В примере (3) слово vinohrad, вначале произнесенное с продлением гласного в слоге, который является ударным в рус. виноград,

обозначает растение и его плоды. В примере (4) интересно употребление формы мн. ч. vinohradi (с фразовым продлением флексии) в значении «сорт винограда», что возможно для чеш. vino, но не рус. виноград. Всё это дает основания сделать вывод, что в СКЧк произошло расширение семантики исконной лексемы vinohrad под влиянием русского когната, то есть семантическое калькирование.

В заключение отметим, что семантическое соотношение исконно чешских лексем vino и vinohrad сопоставимо с соотношением нем. Wein и Weingarten. Разумеется, нельзя с полной уверенностью утверждать, что именование растения, его плодов и напитка из них одним словом, а места выращивания этой культуры - другим, сложным с ним, представляет собой проявление давнего контакта чешского языка с немецким и отражение общего для них языкового членения данного фрагмента действительности (ЯКМ). Следует отметить, что в тех же значениях, что нем. Wein и чеш. vino, употреблялась лексема вино еще в старославянском языке, где вместе с тем у композита вино-градъ наблюдается развитие наряду с первичным, складывающимся из значений компонентов, также вторичного значения, совпадающего с современным русским. Независимо от этого подобное же развитие в северокавказских чешских говорах с очевидностью явилось результатом контакта этих идиомов с русским языком и усвоения их носителей элемента русской ЯКМ.
_ _ _ _ _ _ _
**ЗАДАНИЕ A**
Ответьте по отрывку на три вопроса:
(i) В каком значении в примере (4) употреблена форма мн. ч. vinohradi?
(ii) С соотношением каких немецких слов автор сравнивает соотношение чешских лексем vino и vinohrad?
(iii) В каком языке лексема вино уже употреблялась в тех же значениях, что нем. Wein и чеш. vino?
Отрывок и записи взяты из разных источников.

Извлечённые записи
_ _ _ _ _ _ _
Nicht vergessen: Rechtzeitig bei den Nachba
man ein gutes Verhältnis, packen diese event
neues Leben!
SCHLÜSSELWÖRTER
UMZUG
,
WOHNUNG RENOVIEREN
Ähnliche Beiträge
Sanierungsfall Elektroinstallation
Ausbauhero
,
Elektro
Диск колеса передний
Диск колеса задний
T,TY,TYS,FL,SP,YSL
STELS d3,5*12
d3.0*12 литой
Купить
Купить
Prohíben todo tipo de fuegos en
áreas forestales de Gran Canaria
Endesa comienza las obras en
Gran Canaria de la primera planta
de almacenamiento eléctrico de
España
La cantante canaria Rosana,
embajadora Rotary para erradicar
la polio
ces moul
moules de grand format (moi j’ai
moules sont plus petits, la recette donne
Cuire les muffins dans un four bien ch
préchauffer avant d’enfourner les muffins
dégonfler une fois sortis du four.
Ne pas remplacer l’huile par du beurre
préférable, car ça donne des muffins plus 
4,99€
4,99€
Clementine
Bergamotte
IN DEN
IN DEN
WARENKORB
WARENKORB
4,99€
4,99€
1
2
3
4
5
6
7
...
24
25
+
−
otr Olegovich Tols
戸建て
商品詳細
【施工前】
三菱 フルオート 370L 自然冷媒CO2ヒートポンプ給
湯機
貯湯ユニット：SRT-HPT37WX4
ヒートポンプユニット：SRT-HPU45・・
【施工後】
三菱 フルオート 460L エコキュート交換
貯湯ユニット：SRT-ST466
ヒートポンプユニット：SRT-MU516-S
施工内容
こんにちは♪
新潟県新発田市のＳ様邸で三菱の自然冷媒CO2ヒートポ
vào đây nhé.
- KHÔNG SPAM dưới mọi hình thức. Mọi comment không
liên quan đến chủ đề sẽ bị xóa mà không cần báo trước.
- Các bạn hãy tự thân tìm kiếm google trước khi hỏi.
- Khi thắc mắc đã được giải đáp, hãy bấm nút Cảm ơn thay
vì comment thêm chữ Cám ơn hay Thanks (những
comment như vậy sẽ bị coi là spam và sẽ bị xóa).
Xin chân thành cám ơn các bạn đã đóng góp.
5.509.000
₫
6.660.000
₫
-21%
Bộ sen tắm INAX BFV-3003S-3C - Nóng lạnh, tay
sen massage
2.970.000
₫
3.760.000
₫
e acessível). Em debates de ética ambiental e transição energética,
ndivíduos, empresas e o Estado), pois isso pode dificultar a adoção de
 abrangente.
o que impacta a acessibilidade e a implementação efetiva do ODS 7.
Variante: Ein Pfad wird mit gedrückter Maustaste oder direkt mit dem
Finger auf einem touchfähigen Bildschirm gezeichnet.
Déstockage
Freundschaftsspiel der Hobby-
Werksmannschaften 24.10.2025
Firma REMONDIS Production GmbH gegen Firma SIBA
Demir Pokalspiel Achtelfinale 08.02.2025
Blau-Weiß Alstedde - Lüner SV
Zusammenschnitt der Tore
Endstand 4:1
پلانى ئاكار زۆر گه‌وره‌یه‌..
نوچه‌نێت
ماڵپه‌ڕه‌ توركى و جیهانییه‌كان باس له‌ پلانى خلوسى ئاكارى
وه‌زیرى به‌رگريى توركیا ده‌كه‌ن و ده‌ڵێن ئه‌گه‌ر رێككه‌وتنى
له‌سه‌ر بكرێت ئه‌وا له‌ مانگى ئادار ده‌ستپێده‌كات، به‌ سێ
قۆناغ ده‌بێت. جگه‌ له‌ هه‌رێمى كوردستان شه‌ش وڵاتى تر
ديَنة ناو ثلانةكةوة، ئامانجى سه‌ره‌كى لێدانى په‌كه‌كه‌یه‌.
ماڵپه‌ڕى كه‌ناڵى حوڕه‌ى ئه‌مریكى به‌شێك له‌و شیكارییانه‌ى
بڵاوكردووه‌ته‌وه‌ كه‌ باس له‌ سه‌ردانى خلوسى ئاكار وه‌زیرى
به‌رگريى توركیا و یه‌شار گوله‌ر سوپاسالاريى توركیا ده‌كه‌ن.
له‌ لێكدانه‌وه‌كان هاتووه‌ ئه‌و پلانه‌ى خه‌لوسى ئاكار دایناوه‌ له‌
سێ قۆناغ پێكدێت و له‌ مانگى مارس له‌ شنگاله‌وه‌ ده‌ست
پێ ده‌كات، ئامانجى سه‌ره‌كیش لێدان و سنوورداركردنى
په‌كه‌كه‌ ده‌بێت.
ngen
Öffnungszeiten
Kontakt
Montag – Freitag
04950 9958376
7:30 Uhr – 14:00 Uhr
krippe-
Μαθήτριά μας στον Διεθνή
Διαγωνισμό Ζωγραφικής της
_ _ _ _ _ _ _
**ЗАДАНИЕ B**
Повторите без изменений строки записей от самого начала до строки с «T,TY,TYS,FL,SP,YSL» включительно.

**ОТВЕТ A**
(i) В значении «сорт винограда».
(ii) С соотношением нем. Wein и Weingarten.
(iii) В старославянском языке.

**ОТВЕТ B**
Nicht vergessen: Rechtzeitig bei den Nachba
man ein gutes Verhältnis, packen diese event
neues Leben!
SCHLÜSSELWÖRTER
UMZUG
,
WOHNUNG RENOVIEREN
Ähnliche Beiträge
Sanierungsfall Elektroinstallation
Ausbauhero
,
Elektro
Диск колеса передний
Диск колеса задний
T,TY,TYS,FL,SP,YSL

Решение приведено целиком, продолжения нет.